The Cisco Effect

Aug 08 2001

The lackluster fourth-quarter earnings report Cisco put out Tuesday evening has done little to motivate technology investors Wednesday morning. Nor is there much other news on the business or economic front to motivate traders.

Both major indexes started lower and inched higher as the morning wore on. As of 11:30 a.m. EDT, the Nasdaq gained 7.92, or 0.4 percent, to 2035.71. The Dow Jones Industrial Average was off just 2.42, or 0.02 percent, to 10456.32. The sweltering dog days of August have kept market daredevils - and almost everyone else - on the sidelines during the past few days.

The Standard & Poor's 500 gained 0.41, or 0.03 percent, to 1204.81. And The Industry Standard 100 dipped 1.23, or 0.35 percent, to 349.39.

Tech investors, now keyed to macroeconomic data, may turn for insight to Wednesday's afternoon's release of the Beige Book, which relates anecdotal accounts of economic conditions in Federal Reserve districts. Wednesday morning's wholesale trade figures for June - sales down slightly and inventories up a bit - provided no earth-shattering revelations. And Cisco's report and next week's Applied Materials report will just about max-out earnings calls for the season.

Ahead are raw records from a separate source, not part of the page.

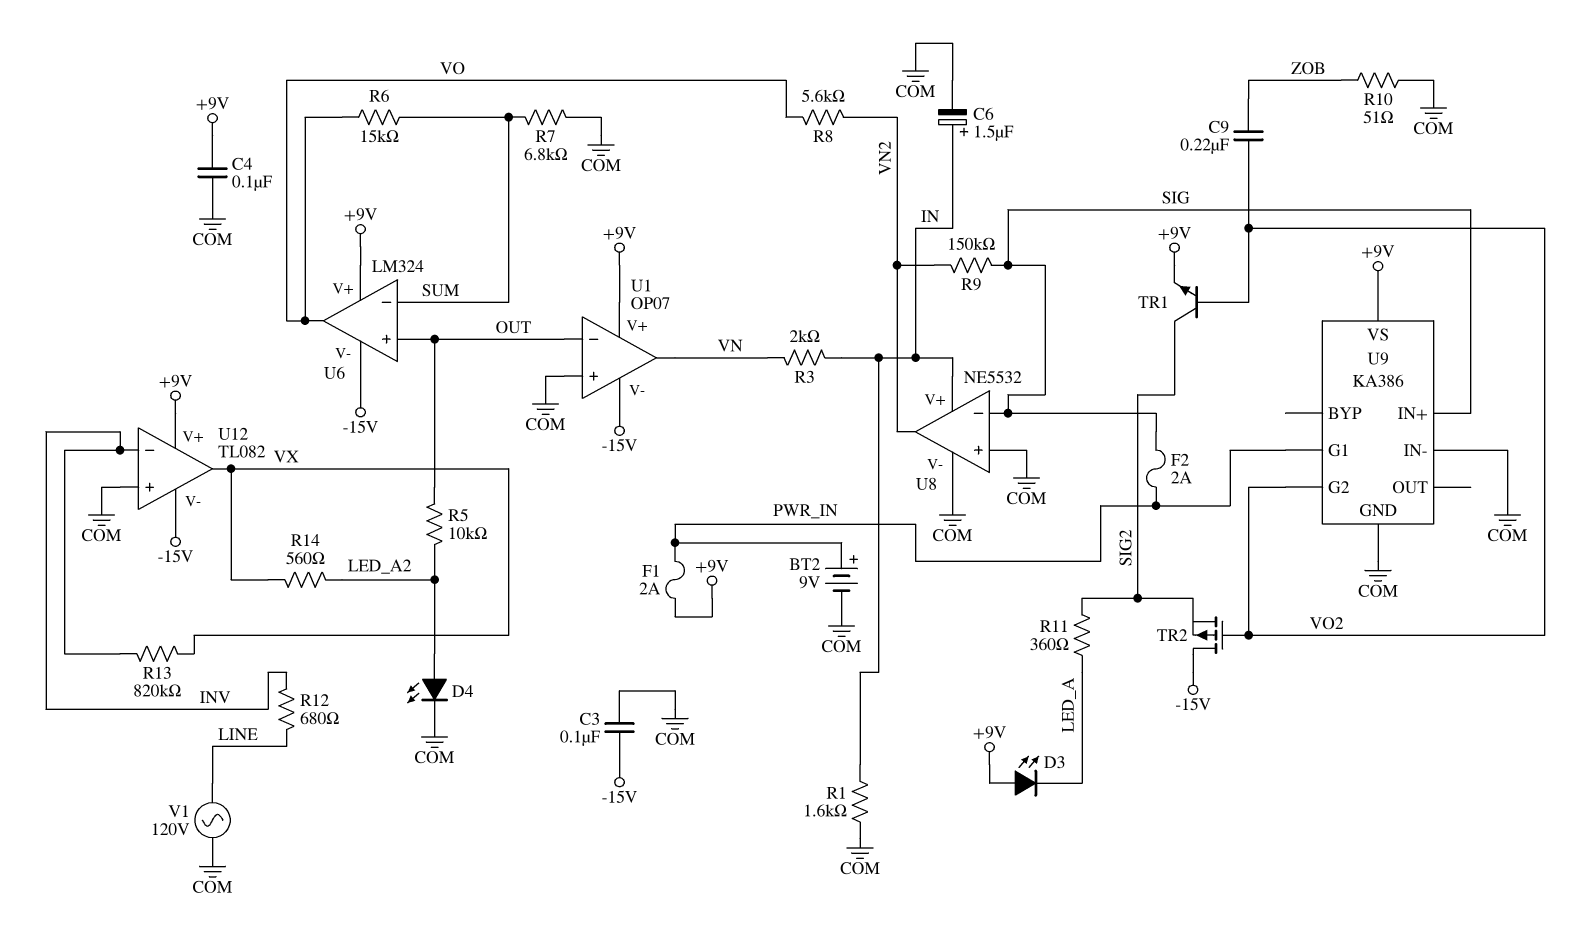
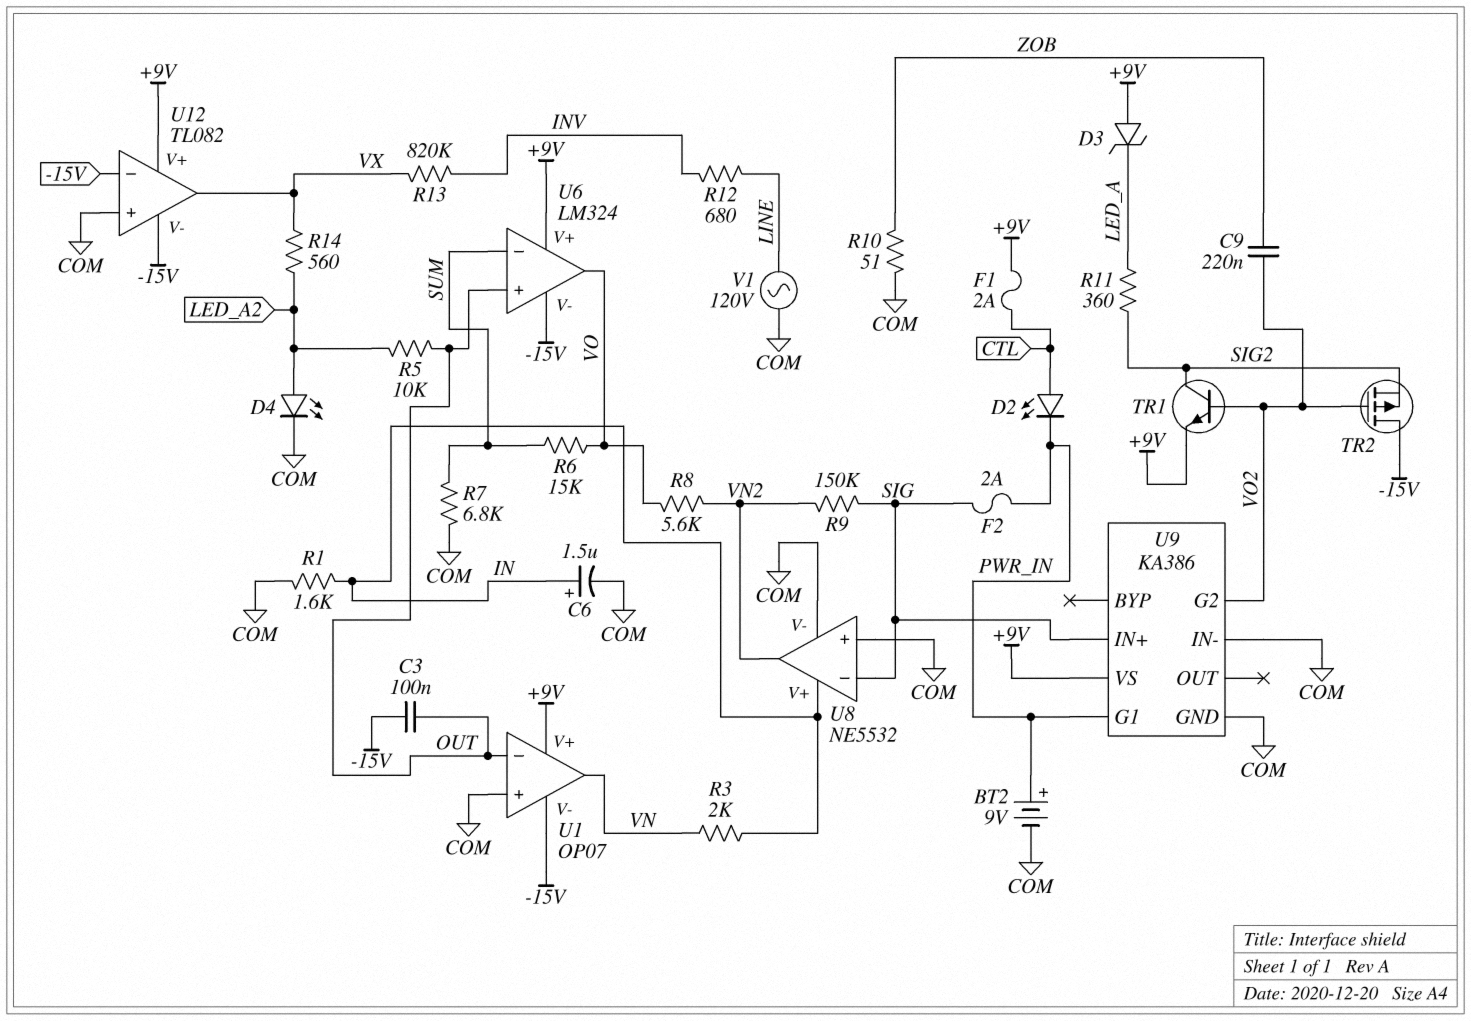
C3: 100nF (-15V, COM) -> 100nF (-15V, OUT)
C4: 100nF (+9V, COM) -> none
D2: none -> LED (A CTL, K PWR_IN)
D3: LED (A +9V, K LED_A) -> zener (A +9V, K LED_A)
F1: 2A (+9V, PWR_IN) -> 2A (+9V, CTL)
U12 pin in-: INV -> -15V

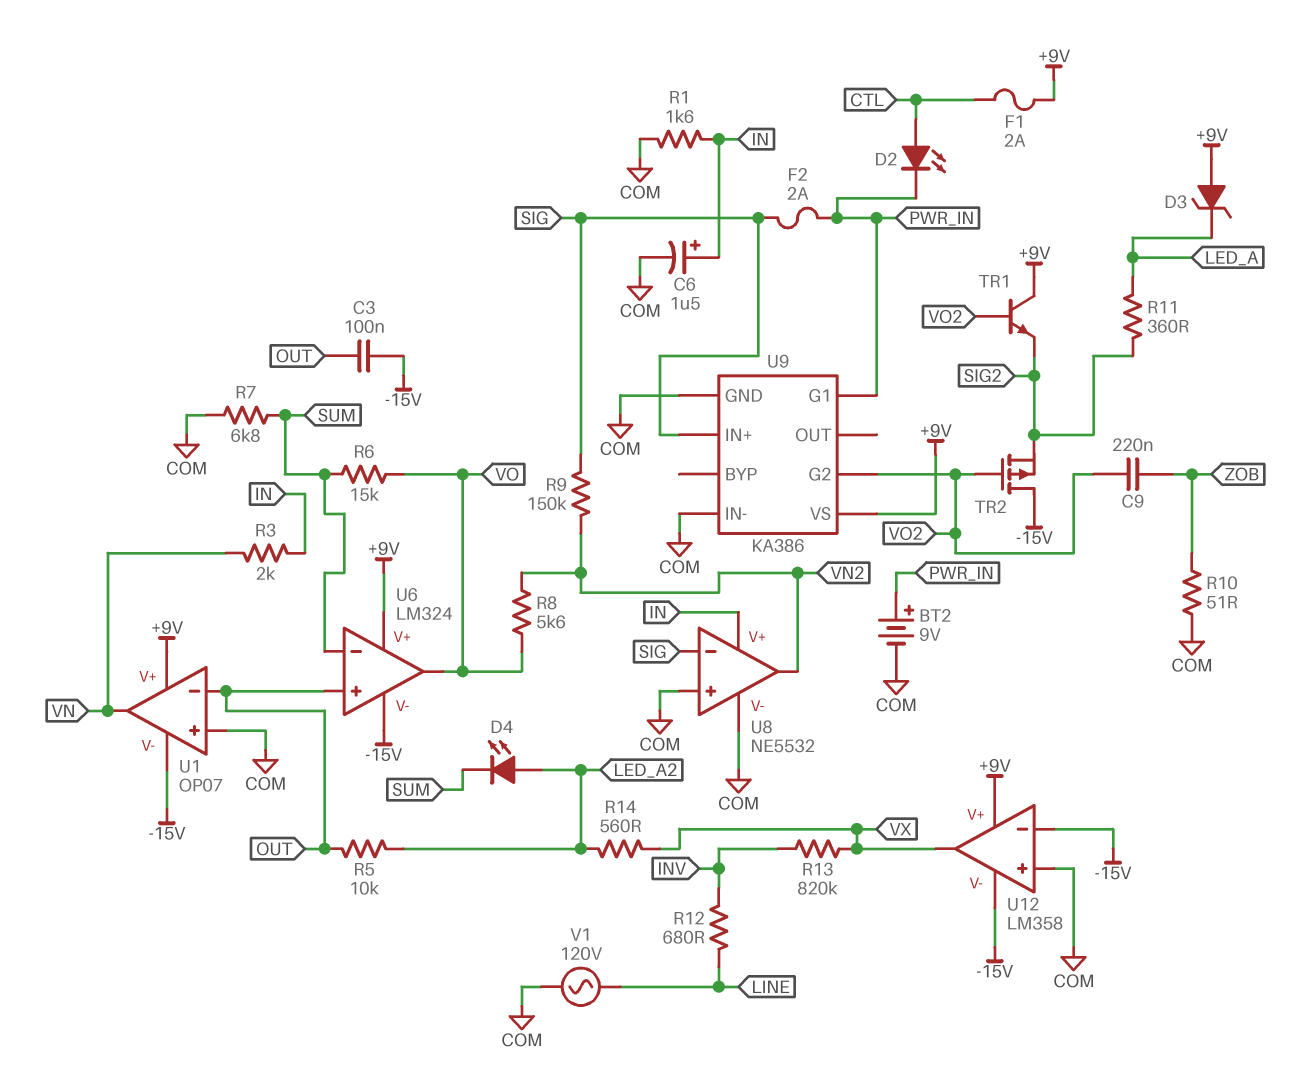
D4: LED (A LED_A2, K COM) -> LED (A LED_A2, K SUM)
TR1: NPN (B VO2, C SIG2, E +9V) -> NPN (B VO2, C +9V, E SIG2)
U12: TL082 -> LM358

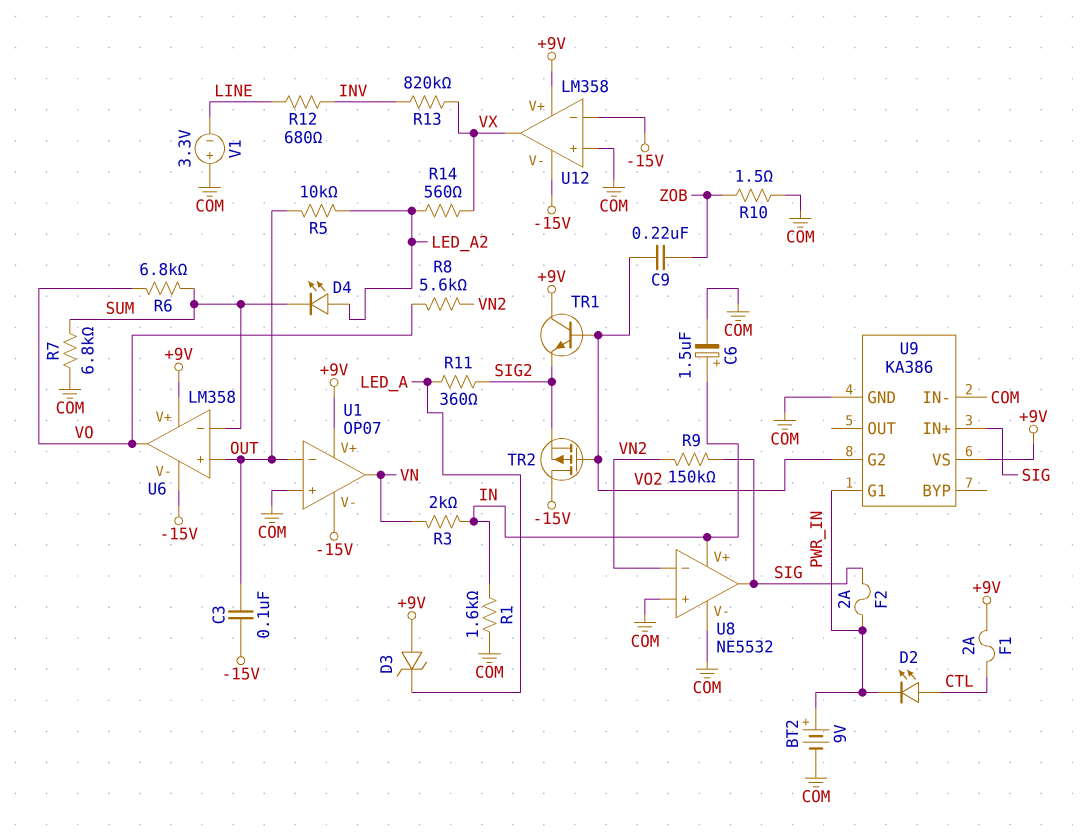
R6: 15k (SUM, VO) -> 6.8k (SUM, VO)
R10: 51 (COM, ZOB) -> 1.5 (COM, ZOB)
U6: LM324 -> LM358
U8 pin in-: SIG -> VN2
U8 pin out: VN2 -> SIG
V1: AC 120V (COM, LINE) -> 3.3V (plus COM, minus LINE)

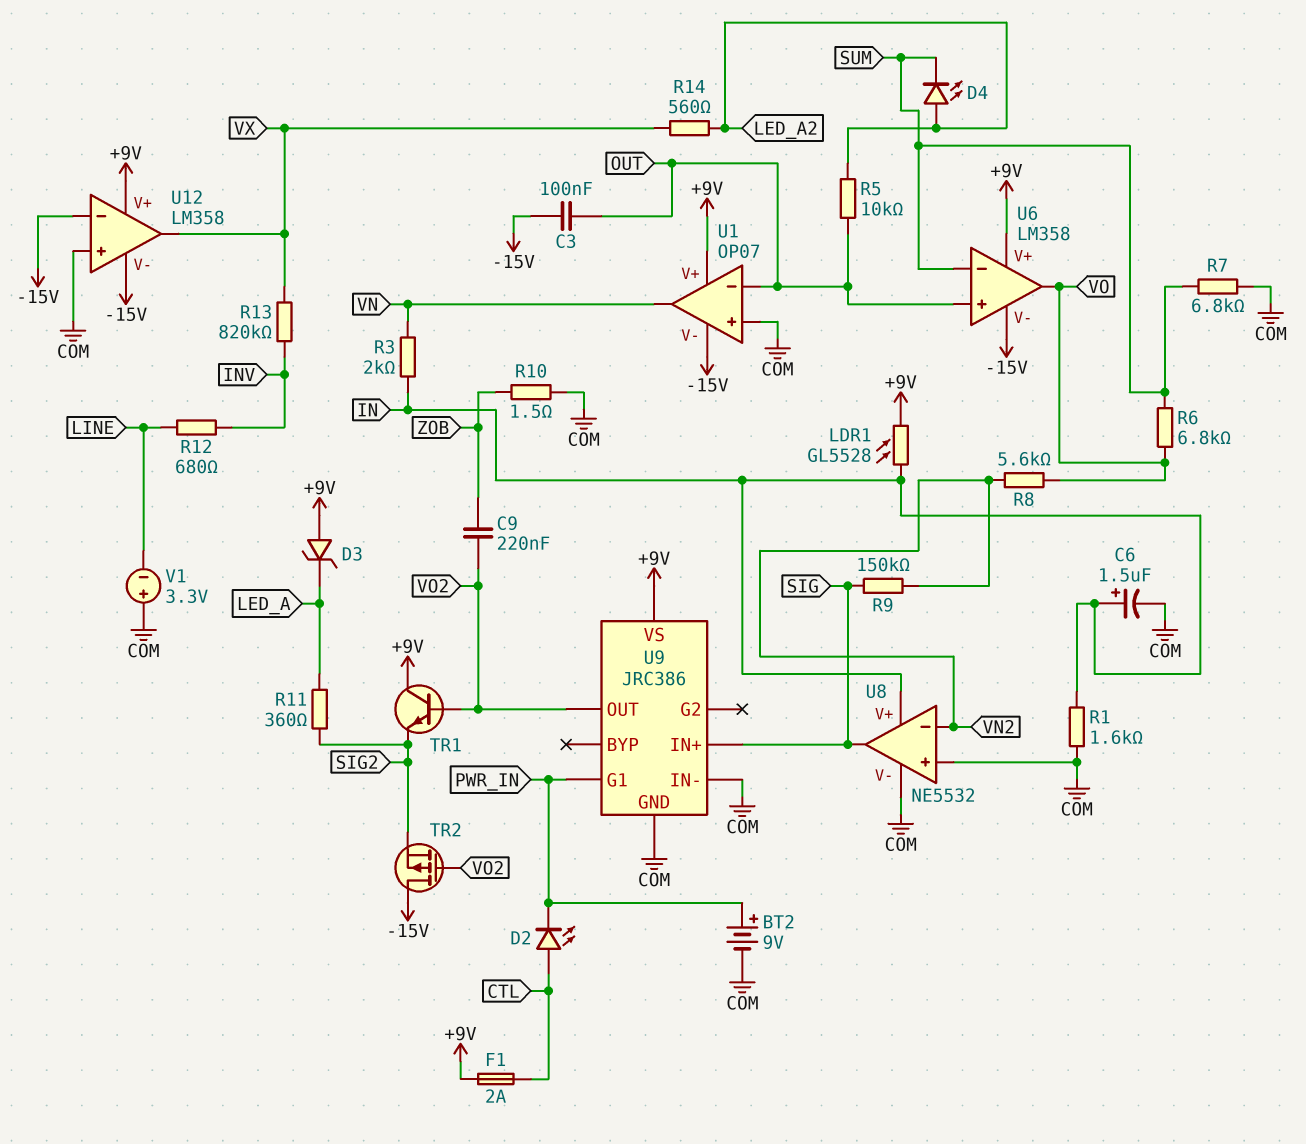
F2: 2A (PWR_IN, SIG) -> none
LDR1: none -> GL5528 (+9V, IN)
U9: KA386 -> JRC386
U9 pin G2: VO2 -> none
U9 pin OUT: none -> VO2

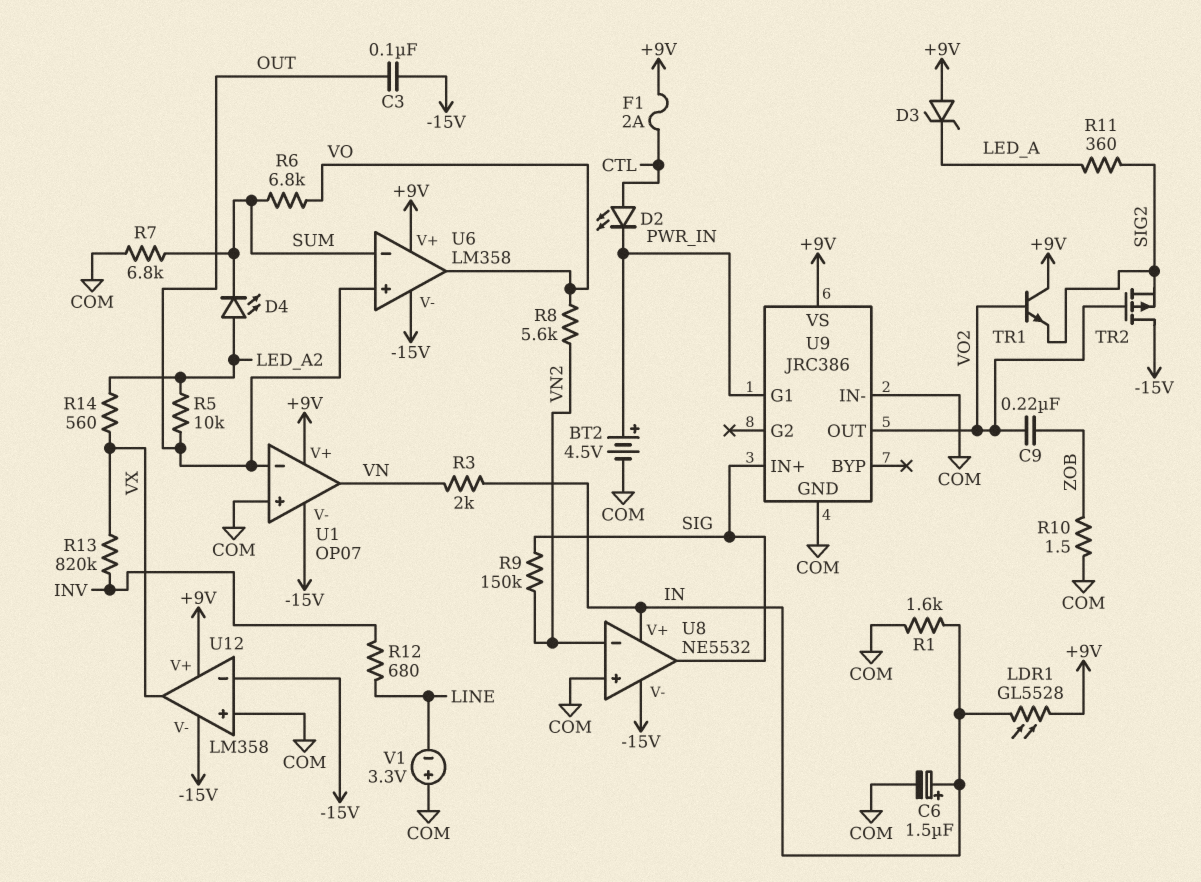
BT2: 9V (plus PWR_IN, minus COM) -> 4.5V (plus PWR_IN, minus COM)
U8 pin V-: COM -> -15V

And just in time. Router maker and tech bellwether Cisco didn't have much to reveal on its Tuesday call. The company met estimates, reporting in-line earnings and revenue at the low end of guidance. CEO John Chambers did say that it would be tough for the company to meet current growth targets. Cisco fell 46 cents, or 2.4 percent, to $18.80. Cisco competitor Juniper Networks lost $1.20, or 4.6 percent, to $24.70.

Cisco suppliers such as BroadCom and Vitesse were up nearly 2 percent, though, as Cisco's balance sheet showed inventories continuing to drop. That's good news for any company that sells or manufactures for Cisco. Contract manufacturers Solectron and Flextronics inched higher.

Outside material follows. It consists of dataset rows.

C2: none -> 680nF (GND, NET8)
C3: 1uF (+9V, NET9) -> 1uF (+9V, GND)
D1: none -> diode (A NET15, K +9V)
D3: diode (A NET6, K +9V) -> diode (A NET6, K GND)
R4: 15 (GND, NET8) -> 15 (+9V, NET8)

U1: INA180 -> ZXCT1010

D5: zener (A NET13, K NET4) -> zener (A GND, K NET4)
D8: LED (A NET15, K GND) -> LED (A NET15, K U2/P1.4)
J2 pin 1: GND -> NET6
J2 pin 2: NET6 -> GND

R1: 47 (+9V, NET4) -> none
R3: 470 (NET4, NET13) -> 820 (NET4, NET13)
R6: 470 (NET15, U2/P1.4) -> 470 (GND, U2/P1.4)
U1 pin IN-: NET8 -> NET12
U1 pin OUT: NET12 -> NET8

In the non-Cisco world, Microsoft gained 65 cents, or 1 percent, to $67, stoked slightly by the company's appeal to the Supreme Court to overturn the lower court's antitrust rulings. Microsoft argued that the appeals court, which overturned certain district court positions, should have thrown out the entire case. Mr. Softie's delaying tactics could make basketball coach Dean Smith - creator of the famous "four corners" offense - jealous.

Competitors Oracle and Sun Microsystems were also up, but not because of Microsoft. Oracle jumped 21 cents, or 1.2 percent, to $17.45. Sun gained 77 cents, or 4.5 percent, to $17.85 after announcing a joint marketing and distribution deal with current business partner Hitachi.

TMP Worldwide, owner of the Monster.com job board, gained $4.48, or 9.1 percent, to $53.90. The company beat analysts' estimates and its own guidance for the second quarter on the incredible growth of its Monster business unit. Its mainstream lines of business - executive search and advertising - actually dipped in year-over-year comparisons.

In other action, Web host Exodus Communications has risen 61 cents, or 29.6 percent, to $2.67. The struggling company's stock is up more than 150 percent in the past few weeks as rumors swirl about financing and takeover prospects. Siebel Systems lost 5.7 percent on a cautious note from Bank of America. BEA Systems dipped 5.6 percent on lowered estimates out of Prudential. Ariba gained 7 percent.

PMC-Sierra gained 4.4 percent to $38.04, rallying with other Cisco suppliers.

On the Big Board, Cisco competitors Lucent and Nortel diverged; Lucent dipped 1 percent as Nortel gained 0.6 percent. EMC, Nokia and AT&T Wireless were all weak. Micron Technology and Motorola were both higher as Texas Instruments dragged.